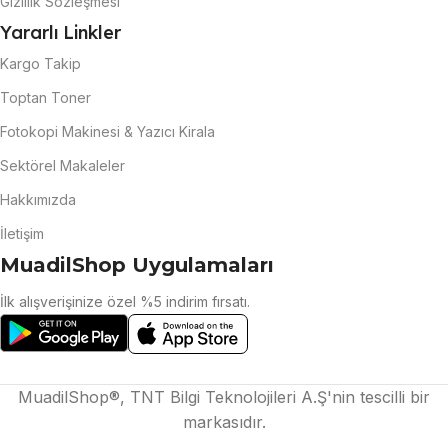
Gizlilik Sözleşmesi
Yararlı Linkler
Kargo Takip
Toptan Toner
Fotokopi Makinesi & Yazıcı Kirala
Sektörel Makaleler
Hakkımızda
İletişim
MuadilShop Uygulamaları
İlk alışverişinize özel %5 indirim fırsatı.
MuadilShop®, TNT Bilgi Teknolojileri A.Ş'nin tescilli bir
markasıdır.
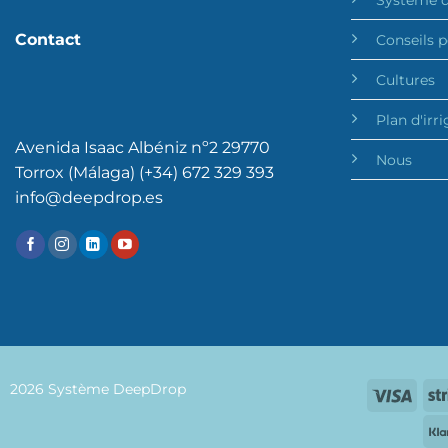
Contact
Conseils p
Cultures
Plan d'irr
Avenida Isaac Albéniz nº2 29770
Nous
Torrox (Málaga) (+34) 672 329 393
info@deepdrop.es
2026 Système DeepDrop
Visa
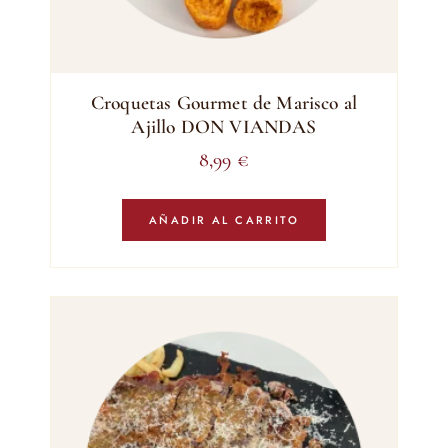
Croquetas Gourmet de Marisco al
Ajillo DON VIANDAS
8,99
€
AÑADIR AL CARRITO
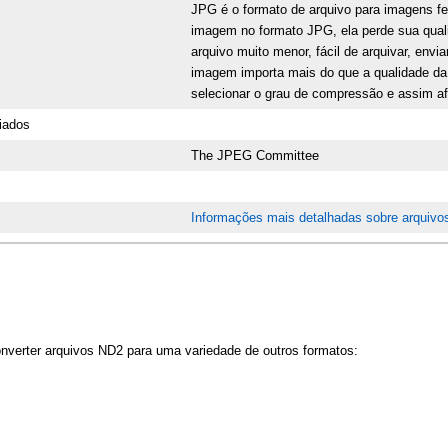
JPG é o formato de arquivo para imagens fei
imagem no formato JPG, ela perde sua qual
arquivo muito menor, fácil de arquivar, en
imagem importa mais do que a qualidade da
selecionar o grau de compressão e assim af
iados
The JPEG Committee
Informações mais detalhadas sobre arquiv
onverter arquivos ND2 para uma variedade de outros formatos:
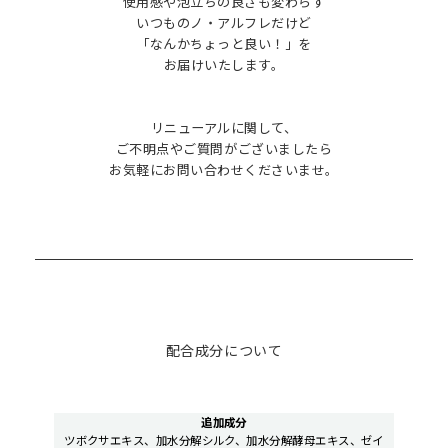
使用感や泡立ちの良さも変わらず
いつものノ・アルフレだけど
「なんかちょっと良い！」を
お届けいたします。
リニューアルに関して、
ご不明点やご質問がございましたら
お気軽にお問い合わせくださいませ。
配合成分について
追加成分
ツボクサエキス、加水分解シルク、加水分解酵母エキス、ゼイ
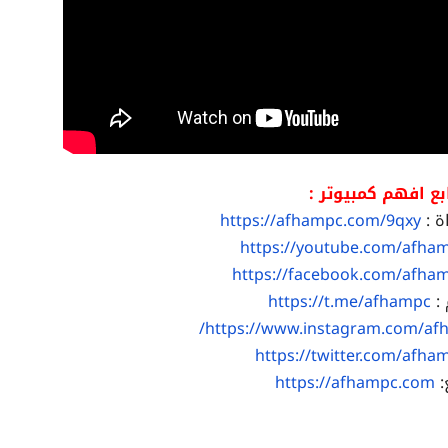
بع افهم كمبيوتر :
ة :
https://afhampc.com/9qxy
https://youtube.com/afha
https://facebook.com/afha
 :
https://t.me/afhampc
https://www.instagram.com/af
https://twitter.com/afha
:
https://afhampc.com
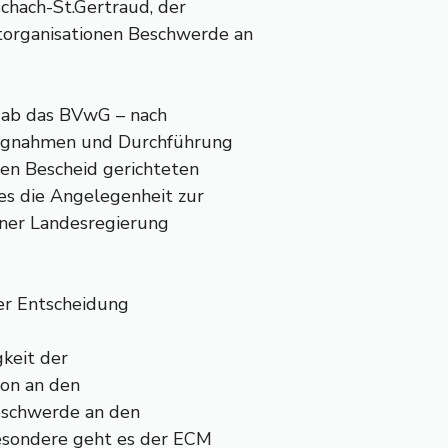
chach-St.Gertraud, der
rganisationen Beschwerde an
 gab das BVwG – nach
lungnahmen und Durchführung
en Bescheid gerichteten
es die Angelegenheit zur
tner Landesregierung
der Entscheidung
gkeit der
on an den
eschwerde an den
besondere geht es der ECM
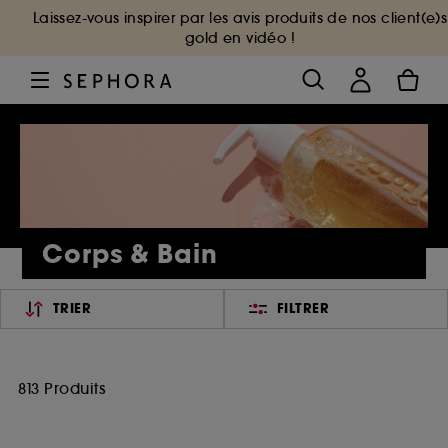
Laissez-vous inspirer par les avis produits de nos client(e)s
gold en vidéo !
Corps & Bain
TRIER
FILTRER
813 Produits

———

§ Request
Please reproduce every record exactly as written, excluding the pictures.

§ Problem solution
Gizlilik Sözleşmesi
Yararlı Linkler
Kargo Takip
Toptan Toner
Fotokopi Makinesi & Yazıcı Kirala
Sektörel Makaleler
Hakkımızda
İletişim
MuadilShop Uygulamaları
İlk alışverişinize özel %5 indirim fırsatı.
MuadilShop®, TNT Bilgi Teknolojileri A.Ş'nin tescilli bir
markasıdır.
Contact
Conseils p
Cultures
Plan d'irr
Avenida Isaac Albéniz nº2 29770
Nous
Torrox (Málaga) (+34) 672 329 393
info@deepdrop.es
2026 Système DeepDrop
Visa
Croquetas Gourmet de Marisco al
Ajillo DON VIANDAS
8,99
€
AÑADIR AL CARRITO
JPG é o formato de arquivo para imagens fei
imagem no formato JPG, ela perde sua qual
arquivo muito menor, fácil de arquivar, en
imagem importa mais do que a qualidade da
selecionar o grau de compressão e assim af
iados
The JPEG Committee
Informações mais detalhadas sobre arquiv
onverter arquivos ND2 para uma variedade de outros formatos:
使用感や泡立ちの良さも変わらず
いつものノ・アルフレだけど
「なんかちょっと良い！」を
お届けいたします。
リニューアルに関して、
ご不明点やご質問がございましたら
お気軽にお問い合わせくださいませ。
配合成分について
追加成分
ツボクサエキス、加水分解シルク、加水分解酵母エキス、ゼイ
بع افهم كمبيوتر :
ة :
https://afhampc.com/9qxy
https://youtube.com/afha
https://facebook.com/afha
 :
https://t.me/afhampc
https://www.instagram.com/af
https://twitter.com/afha
:
https://afhampc.com
chach-St.Gertraud, der
rganisationen Beschwerde an
 gab das BVwG – nach
lungnahmen und Durchführung
en Bescheid gerichteten
es die Angelegenheit zur
tner Landesregierung
der Entscheidung
gkeit der
on an den
eschwerde an den
besondere geht es der ECM
Laissez-vous inspirer par les avis produits de nos client(e)s
gold en vidéo !
Corps & Bain
TRIER
FILTRER
813 Produits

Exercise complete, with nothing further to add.